Nicolas Leclerc, CNRS (FR)

LECLERC

Doped Conjugated Polymers for Thermoelectric Applications

Organic conjugated polymers are today the focus of intense research for their application in organic electronics, and in particular the realization of lightweight, flexible and low-cost devices.
In the last five years, the chemical and electrochemical doping of these semiconducting materials has become increasingly important particularly, but not only, for applications in the fields of thermoelectrics and electrochemical transistors. Doping of these materials makes them conducting with electrical conductivities close to those of metals. However, the insertion of dopants calls into question the control of the structural order of the self-assembly of polymers in the solid state, with in particular poor control of the location of the dopants.
After an introduction to the world of conjugated polymers and their doping methods, we will discuss chemical engineering and process strategies for controlling the organization of the conjugated polymer/dopant system in order to achieve high device performance. .


Peter Bauerle, University of Ulm (DE)

BAUERLE

Synthesis – Materials – Energy; from Defined Molecules to Organic Materials to Photovoltaics

In this lecture, I’ll discuss the development of organic semiconductors for application in organic electronics. On the basis of (oligo)thiophenes, we are synthesizing and characterizing novel conjugated architectures and shapes, such as linear, macrocyclic, dendritic, and fused. By proper functionalization, their physical, in particular optical and redox properties, can be tailored and tuned leading to valuable structure-property relationships, which are the basis for their application as semiconducting materials in organic electronic devices, preferentially in organic and perovskite solar cells.


Alessandro Mordini, Consiglio Nazionale delle Ricerche CNR – ICCOM (IT)

MORDINI

The Organometallic Chemist's Toolbox to Access New Molecules for Sustainable Energy and Fuels Production

Organic conjugated aromatic and heteroaromatic compounds have found broad application as active components in optoelectronic and photovoltaic devices, either as light-harvesting or charge carrier-transporting materials, and for the photocatalytic production of hydrogen. Due to their importance, many efforts have been made to establish easy, efficient and sustainable procedures to access donor-acceptor conjugated organic compounds endowed with a large structural diversity and thus able to be employed in various solar energy conversion technologies, such as dye-sensitized and perovskite solar cells, photocatalytic systems for hydrogen production and luminescent solar concentrators.

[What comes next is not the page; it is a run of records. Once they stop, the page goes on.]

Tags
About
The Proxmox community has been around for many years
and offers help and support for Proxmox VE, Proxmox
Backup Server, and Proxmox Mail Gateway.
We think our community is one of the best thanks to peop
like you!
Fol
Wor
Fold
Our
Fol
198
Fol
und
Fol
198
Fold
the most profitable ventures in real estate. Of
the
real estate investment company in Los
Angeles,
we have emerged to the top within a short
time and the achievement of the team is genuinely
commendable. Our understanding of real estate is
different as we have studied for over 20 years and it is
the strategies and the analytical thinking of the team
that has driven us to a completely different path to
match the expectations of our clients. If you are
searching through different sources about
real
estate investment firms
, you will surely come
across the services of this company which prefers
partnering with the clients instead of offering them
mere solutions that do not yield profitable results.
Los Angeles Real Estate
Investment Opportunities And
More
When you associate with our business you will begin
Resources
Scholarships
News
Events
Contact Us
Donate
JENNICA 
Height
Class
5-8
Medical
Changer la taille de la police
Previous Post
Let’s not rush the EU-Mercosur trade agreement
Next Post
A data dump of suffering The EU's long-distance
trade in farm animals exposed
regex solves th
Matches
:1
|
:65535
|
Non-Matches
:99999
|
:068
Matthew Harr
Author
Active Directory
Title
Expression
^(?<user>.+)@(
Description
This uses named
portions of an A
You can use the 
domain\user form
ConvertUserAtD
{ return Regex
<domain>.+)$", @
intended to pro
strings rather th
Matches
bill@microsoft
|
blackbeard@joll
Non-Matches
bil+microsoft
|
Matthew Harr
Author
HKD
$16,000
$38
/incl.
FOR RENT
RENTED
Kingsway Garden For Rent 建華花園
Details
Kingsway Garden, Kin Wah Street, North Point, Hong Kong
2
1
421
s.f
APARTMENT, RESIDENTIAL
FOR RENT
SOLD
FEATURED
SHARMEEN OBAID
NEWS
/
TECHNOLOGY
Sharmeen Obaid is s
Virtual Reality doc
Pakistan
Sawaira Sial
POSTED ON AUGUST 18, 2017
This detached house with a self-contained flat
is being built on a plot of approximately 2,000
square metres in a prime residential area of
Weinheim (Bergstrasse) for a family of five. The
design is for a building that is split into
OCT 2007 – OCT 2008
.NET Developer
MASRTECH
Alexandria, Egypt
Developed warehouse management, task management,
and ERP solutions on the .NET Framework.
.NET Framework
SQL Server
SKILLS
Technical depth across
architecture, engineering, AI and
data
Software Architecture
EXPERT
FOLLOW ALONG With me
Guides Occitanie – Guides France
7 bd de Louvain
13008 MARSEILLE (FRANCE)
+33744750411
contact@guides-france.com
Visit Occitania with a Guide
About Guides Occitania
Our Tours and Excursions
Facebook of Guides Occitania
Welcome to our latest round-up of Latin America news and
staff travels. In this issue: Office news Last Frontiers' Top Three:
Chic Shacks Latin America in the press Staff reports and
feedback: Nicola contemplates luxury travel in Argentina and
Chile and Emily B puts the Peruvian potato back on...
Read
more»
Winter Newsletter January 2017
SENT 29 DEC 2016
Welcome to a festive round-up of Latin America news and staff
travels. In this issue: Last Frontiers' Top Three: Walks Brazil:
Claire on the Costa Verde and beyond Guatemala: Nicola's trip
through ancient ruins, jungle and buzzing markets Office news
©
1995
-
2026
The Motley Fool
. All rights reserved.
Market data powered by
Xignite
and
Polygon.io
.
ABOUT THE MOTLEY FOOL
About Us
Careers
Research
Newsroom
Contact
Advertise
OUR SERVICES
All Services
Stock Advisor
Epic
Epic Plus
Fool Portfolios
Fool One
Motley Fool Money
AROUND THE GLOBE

In this talk, some selected examples will be presented, illustrating the rational design and the synthesis of the compounds and discussing the relationship between their spectroscopic and electrochemical properties and the performances of the corresponding solar-powered devices.


Rene Koenigs, RWTH Aachen (DE)

KOENIGS

Spin States Matter - Fundamentals, Applications and Translation to Drug Discovery

Carbenes and nitrenes are versatile reactive intermediates that find widespread application in organic synthesis. Their high reactivity, however, often necessitates the use of metal complexes for stabilization of such species. Herein, we describe our recent approaches towards photochemical and photocatalytic carbene and nitrene transfer reactions. Strategies in accessing either singlet or triplet carbenes will be discussed and their applications in synthesis methodology will be presented. We commence with a discussion of nitrene intermediates and how these can be accessed under visible light irradiation without the need of conventional metal catalysts. We describe strategies, how the access of nitrene intermediates can be manipulated by single electron transfer reactions or direct photoexcitation. We conclude with a discussion of a collaborative approach towards drug discovery, where fundamental discoveries can be translated into new drugs and medicines.